### WHAT THE TASK ASKS
Copy out the listing in full, exactly as written, but not its pictures.

### EXERCISE DATA
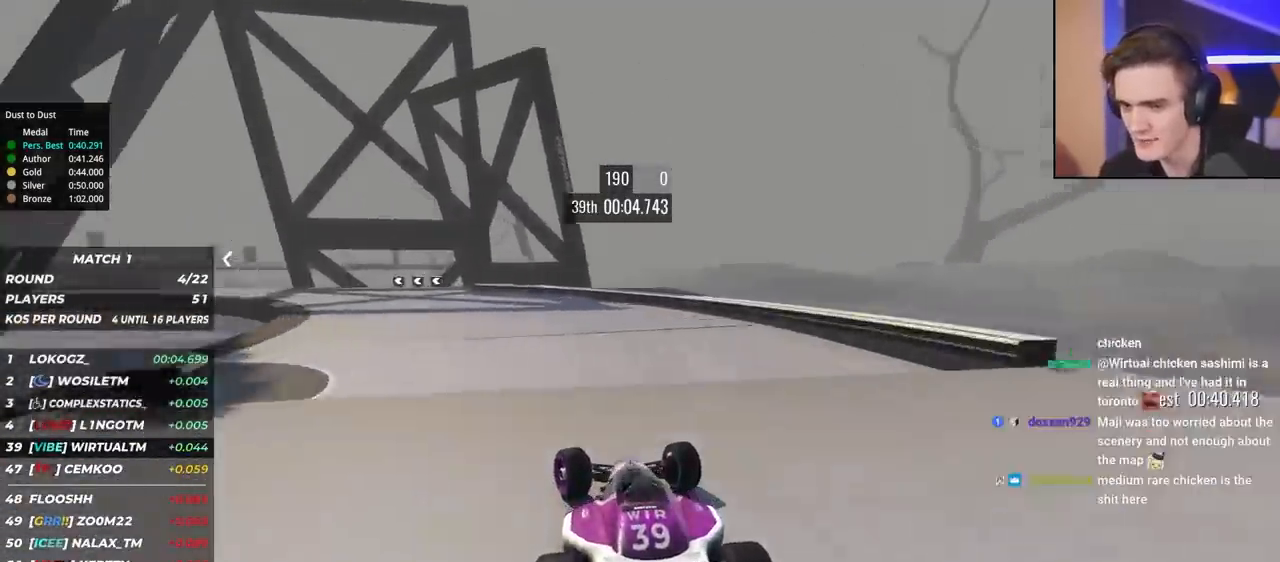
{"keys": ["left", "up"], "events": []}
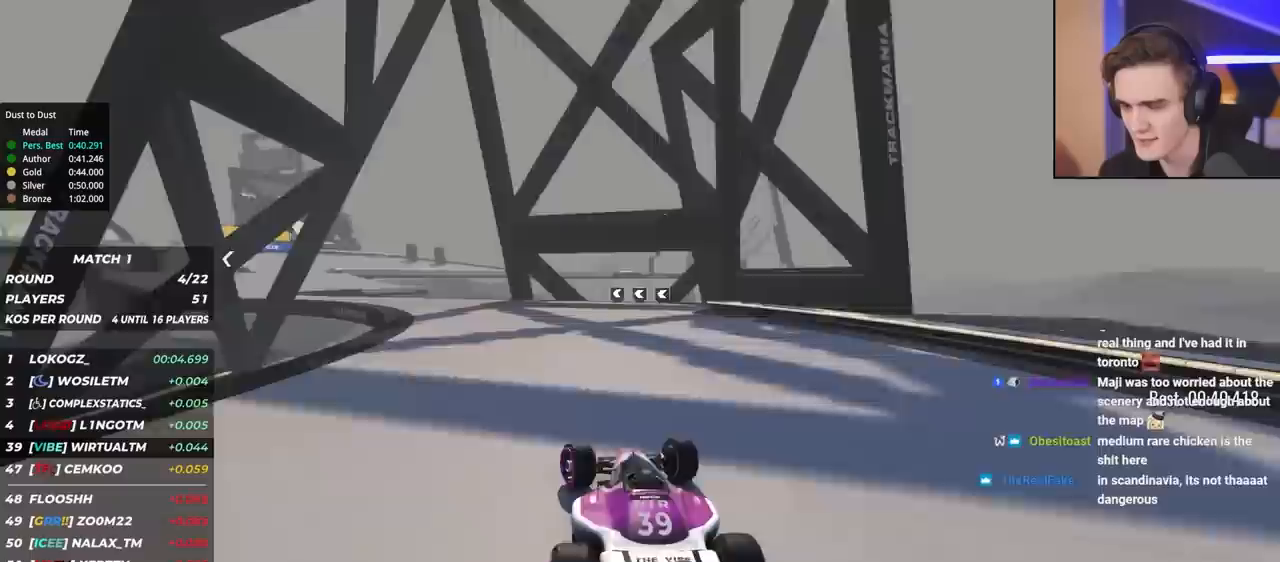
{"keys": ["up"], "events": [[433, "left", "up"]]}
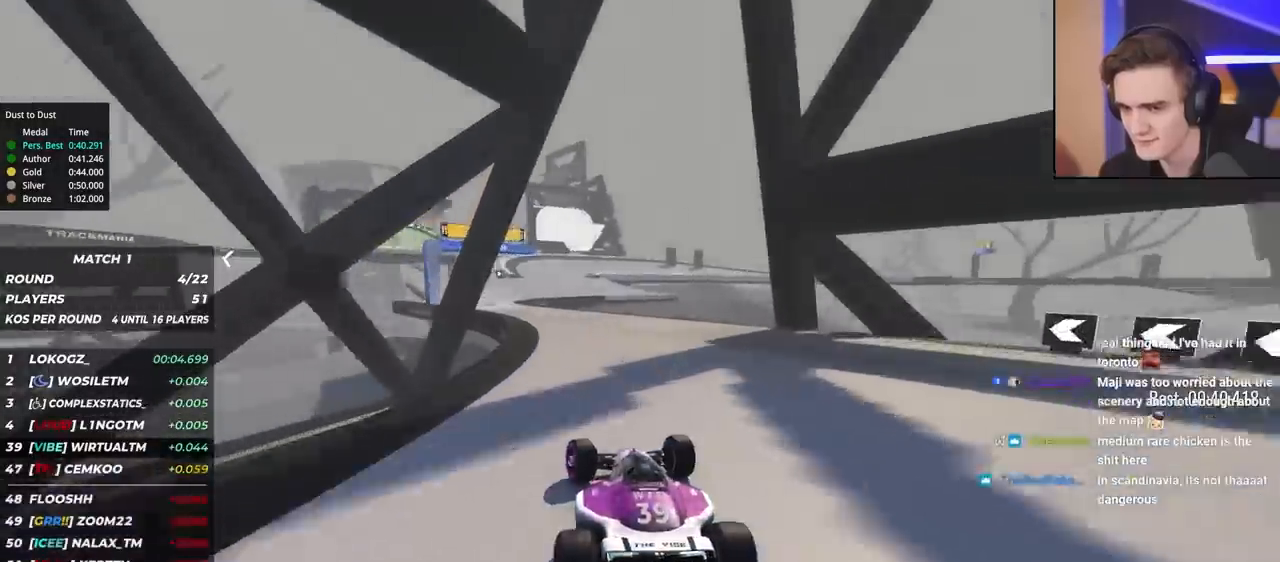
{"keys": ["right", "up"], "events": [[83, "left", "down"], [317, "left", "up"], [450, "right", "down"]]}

### SOLUTION FOR THIS PROBLEM
{"keys": ["left", "up"], "events": []}
{"keys": ["up"], "events": [[433, "left", "up"]]}
{"keys": ["right", "up"], "events": [[83, "left", "down"], [317, "left", "up"], [450, "right", "down"]]}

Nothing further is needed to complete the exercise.